In this article by Akhil Arora and Shrey Mehrotra, authors of the book Learning YARN, we will be discussing how Hadoop was developed as a solution to handle big data in a cost effective and easiest way possible. Hadoop consisted of a storage layer, that is, Hadoop Distributed File System (HDFS) and the MapReduce framework for managing resource utilization and job execution on a cluster. With the ability to deliver high performance parallel data analysis and to work with commodity hardware, Hadoop is used for big data analysis and batch processing of historical data through MapReduce programming.
(For more resources related to this topic, see here.)
With the exponential increase in the usage of social networking sites such as Facebook, Twitter, and LinkedIn and e-commerce sites such as Amazon, there was the need of a framework to support not only MapReduce batch processing, but real-time and interactive data analysis as well. Enterprises should be able to execute other applications over the cluster to ensure that cluster capabilities are utilized to the fullest. The data storage framework of Hadoop was able to counter the growing data size, but resource management became a bottleneck. The resource management framework for Hadoop needed a new design to solve the growing needs of big data.

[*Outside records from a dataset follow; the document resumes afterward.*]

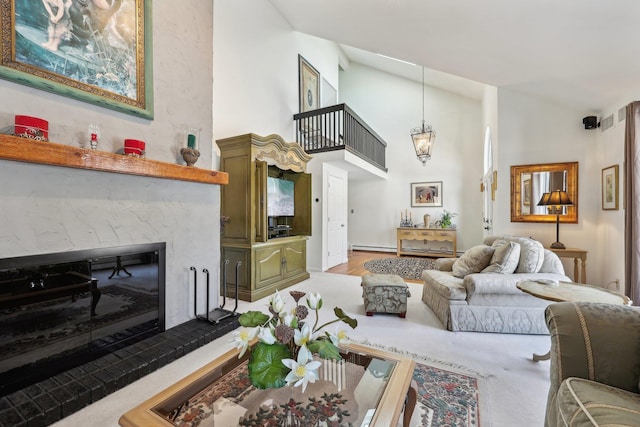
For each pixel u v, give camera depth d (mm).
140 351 2143
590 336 1238
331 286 4418
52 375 1828
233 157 3885
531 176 3990
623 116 3182
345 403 1214
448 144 7863
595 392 1078
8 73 1653
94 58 2039
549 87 3627
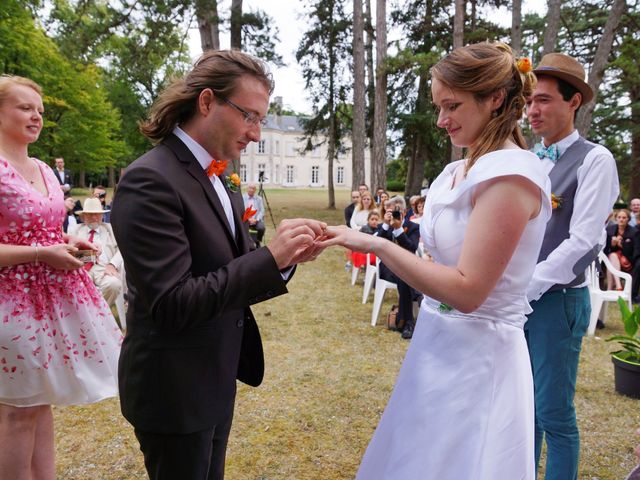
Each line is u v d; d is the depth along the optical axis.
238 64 1.28
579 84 1.93
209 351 1.32
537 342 1.94
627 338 3.71
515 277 1.29
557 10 11.30
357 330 5.23
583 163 1.90
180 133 1.34
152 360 1.27
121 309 4.85
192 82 1.30
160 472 1.35
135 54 13.75
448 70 1.27
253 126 1.32
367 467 1.55
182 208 1.22
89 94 21.88
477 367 1.31
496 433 1.29
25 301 1.84
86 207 4.71
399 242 5.41
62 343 1.94
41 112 2.00
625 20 14.98
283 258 1.22
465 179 1.24
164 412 1.28
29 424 1.93
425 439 1.35
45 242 1.96
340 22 18.84
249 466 2.60
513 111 1.28
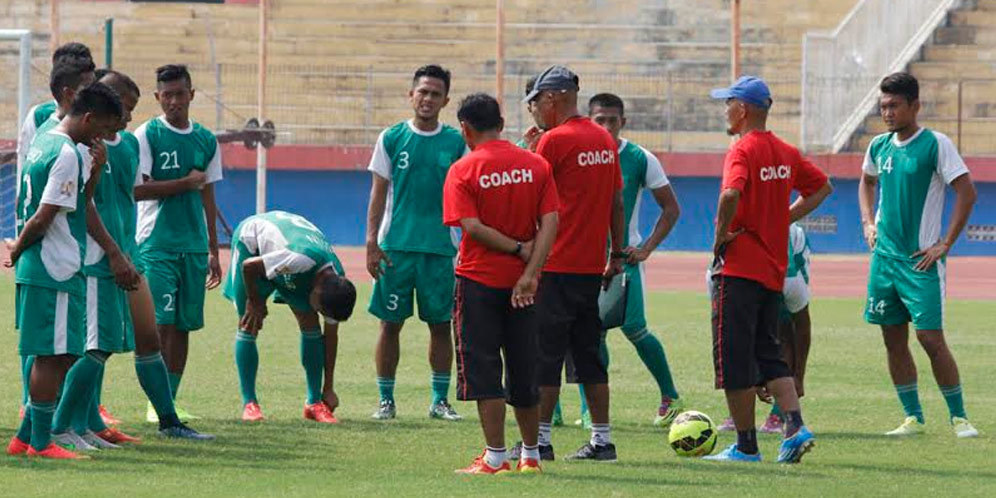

YARN, an acronym for Yet Another Resource Negotiator, has been introduced as a second-generation resource management framework for Hadoop. YARN is added as a subproject of Apache Hadoop. With MapReduce focusing only on batch processing, YARN is designed to provide a generic processing platform for data stored across a cluster and a robust cluster resource management framework.
In this article, we will cover the following topics:
MapReduce is a software framework used to write applications that simultaneously process vast amounts of data on large clusters of commodity hardware in a reliable, fault-tolerant manner. It is a batch-oriented model where a large amount of data is stored in Hadoop Distributed File System (HDFS), and the computation on data is performed as MapReduce phases. The basic principle for the MapReduce framework is to move computed data rather than move data over the network for computation. The MapReduce tasks are scheduled to run on the same physical nodes on which data resides. This significantly reduces the network traffic and keeps most of the I/O on the local disk or within the same rack.
The high-level architecture of the MapReduce framework has three main modules:
The MapReduce system consists of two components—JobTracker and TaskTracker.
Though the Hadoop MapReduce framework was widely used, the following are the limitations that were found with the framework:
- Batch processing only: The resources across the cluster are tightly coupled with map-reduce programming. It does not support integration of other data processing frameworks and forces everything to look like a MapReduce job. The emerging customer requirements demand support for real-time and near real-time processing on the data stored on the distributed file systems.
- Nonscalability and inefficiency: The MapReduce framework completely depends on the master daemon, that is, the JobTracker. It manages the cluster resources, execution of jobs, and fault tolerance as well.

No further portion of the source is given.